MySQL Bugs: #93081: Please implement a better relay log recovery.

Bug #93081	Please implement a better relay log recovery.
Submitted:	5 Nov 2018 11:08	Modified:	8 Nov 2018 8:13
Reporter:	J-F Legacy Gagné	Email Updates:
Status:	Verified	Impact on me:	None
Category:	MySQL Server: Replication	Severity:	S2 (Serious)
Version:	5.6, 5.7, 8.0	OS:	Any
Assigned to:		CPU Architecture:	Any

Description:
Hi,

I am opening this bug to suggest a solution to other bugs. Some could say that this is a feature request, but I am classifying this as S2 as this is a solution to a S2 bug (Bug#81840). The corresponding bugs are the following:

Bug#74321: Execute relay-log-recovery only when needed.
Bug#74323: Avoid overloading the master NIC on relay-log-recovery of a lagging slave.
Bug#74324: Make keeping relay logs (relay_log_purge=0) crash safe.
Bug#81840: Automatic Replication Recovery Does Not Handle Lost Relay Log Events.

All those bugs have the following root cause: relay log recovery to too simplistic. By implementing a better relay log recovery, all those could be solved, with the most important being IMHO Bug#81840 that makes MTS non-replication crash safe without GTIDs.

So please consider implementing a better relay log recovery.

Many thanks for looking into that,

JFG

How to repeat:
See the corresponding bugs:

Suggested fix:
1) To solve Bug#74323, scanning the relay logs on relay log recovery could be implemented to only get rid of the part of the relay logs that are corrupted.

2) A way to solve Bug#74321 would be to but an additional flag in the master-info table to indicate that the IO Thread has been stopped in a clean way. When the IO Thread would be started, this would be set as FALSE. When the IO Thread is stopped, it would be set to TRUE.

#### Given records
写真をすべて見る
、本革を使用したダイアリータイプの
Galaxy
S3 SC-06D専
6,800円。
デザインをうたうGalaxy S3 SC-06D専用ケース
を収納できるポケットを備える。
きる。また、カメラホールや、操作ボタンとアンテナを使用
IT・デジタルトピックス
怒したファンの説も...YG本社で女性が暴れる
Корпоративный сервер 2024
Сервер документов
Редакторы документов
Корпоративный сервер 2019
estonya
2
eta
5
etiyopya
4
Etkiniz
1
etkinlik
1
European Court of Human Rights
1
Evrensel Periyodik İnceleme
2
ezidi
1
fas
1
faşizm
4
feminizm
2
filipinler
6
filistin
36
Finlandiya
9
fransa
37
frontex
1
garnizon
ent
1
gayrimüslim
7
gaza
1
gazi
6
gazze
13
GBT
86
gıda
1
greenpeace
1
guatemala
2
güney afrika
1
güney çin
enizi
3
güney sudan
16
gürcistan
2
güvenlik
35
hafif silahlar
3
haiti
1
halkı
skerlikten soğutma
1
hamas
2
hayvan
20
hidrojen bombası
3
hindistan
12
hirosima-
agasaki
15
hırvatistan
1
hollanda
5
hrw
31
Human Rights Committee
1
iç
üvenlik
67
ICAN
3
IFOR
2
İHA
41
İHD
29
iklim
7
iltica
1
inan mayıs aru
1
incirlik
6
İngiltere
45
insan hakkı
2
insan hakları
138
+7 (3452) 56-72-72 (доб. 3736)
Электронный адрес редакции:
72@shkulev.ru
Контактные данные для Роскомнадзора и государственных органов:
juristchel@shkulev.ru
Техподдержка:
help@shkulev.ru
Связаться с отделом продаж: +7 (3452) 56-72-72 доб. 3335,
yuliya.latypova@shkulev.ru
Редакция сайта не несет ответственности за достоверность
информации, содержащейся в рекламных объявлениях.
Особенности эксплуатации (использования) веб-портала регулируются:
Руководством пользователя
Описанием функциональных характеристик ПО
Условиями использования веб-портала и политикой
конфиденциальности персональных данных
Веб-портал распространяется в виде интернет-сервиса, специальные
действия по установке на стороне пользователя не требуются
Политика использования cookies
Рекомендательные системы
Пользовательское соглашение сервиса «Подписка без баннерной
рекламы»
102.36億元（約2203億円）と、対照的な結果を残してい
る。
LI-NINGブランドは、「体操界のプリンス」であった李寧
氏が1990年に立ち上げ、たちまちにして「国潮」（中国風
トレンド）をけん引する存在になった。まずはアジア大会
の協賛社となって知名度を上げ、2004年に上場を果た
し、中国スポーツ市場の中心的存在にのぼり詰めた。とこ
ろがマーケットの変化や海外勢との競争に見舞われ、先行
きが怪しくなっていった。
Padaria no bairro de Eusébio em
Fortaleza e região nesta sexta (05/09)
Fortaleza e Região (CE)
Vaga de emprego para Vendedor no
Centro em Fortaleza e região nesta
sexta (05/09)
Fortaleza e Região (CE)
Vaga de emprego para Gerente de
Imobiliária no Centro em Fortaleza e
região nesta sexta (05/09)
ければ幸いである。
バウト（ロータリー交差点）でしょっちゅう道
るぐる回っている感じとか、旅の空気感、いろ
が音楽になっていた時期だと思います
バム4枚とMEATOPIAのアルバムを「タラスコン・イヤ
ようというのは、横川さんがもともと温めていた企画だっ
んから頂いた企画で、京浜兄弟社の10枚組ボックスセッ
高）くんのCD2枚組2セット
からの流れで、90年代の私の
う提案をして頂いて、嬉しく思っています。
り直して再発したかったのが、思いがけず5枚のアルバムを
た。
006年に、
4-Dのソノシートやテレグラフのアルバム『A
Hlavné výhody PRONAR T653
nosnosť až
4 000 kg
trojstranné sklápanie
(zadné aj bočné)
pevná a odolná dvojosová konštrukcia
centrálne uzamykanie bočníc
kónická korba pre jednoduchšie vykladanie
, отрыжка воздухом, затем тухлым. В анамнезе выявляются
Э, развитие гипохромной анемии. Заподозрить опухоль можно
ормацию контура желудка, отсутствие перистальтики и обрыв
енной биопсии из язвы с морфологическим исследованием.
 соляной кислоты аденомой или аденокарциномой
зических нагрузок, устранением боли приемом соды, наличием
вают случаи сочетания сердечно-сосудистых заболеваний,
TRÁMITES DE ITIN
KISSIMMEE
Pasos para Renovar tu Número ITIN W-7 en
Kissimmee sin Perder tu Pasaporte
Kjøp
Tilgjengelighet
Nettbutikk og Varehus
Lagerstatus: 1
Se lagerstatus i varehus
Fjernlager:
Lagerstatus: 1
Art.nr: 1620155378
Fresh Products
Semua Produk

#### Problem details
Proceed with the relay log recovery bug report from its last suggested fix onward. Nothing in the entries is needed for what follows.

#### Exercise result
2b) If #2 above is too impactful, #1 above can also limit the impacts of doing relay log recovery on every restart, hence providing an alternative solution to Bug#74321 (maybe a little IO intensive, but better than re-downloading binlogs from the master).

3) To solve Bug#74324, a combination of solution #1 above for the case where the SQL Thread is in valid relay logs, and #2 + replacing the SQL Thread at the right place in the newly downloaded binlogs would do.

4) To solve Bug#81840, we need to 1st download binlog and then to fix the relay log position in the mysql.slave_worker_info table. This is tedious, but not overly complicated.

If checksums are enabled this should work fine.

Hi Jean-François,

Thank you for the report and suggestions.
Verifying this bug so as not to lose valuable suggestions from this bug  report(Sounds like wl# with many related issues, referenced 3/3 Feature Requests in the bug report are already verified so eventually this might well be closed as a duplicate of one of the listed Bug(s)#).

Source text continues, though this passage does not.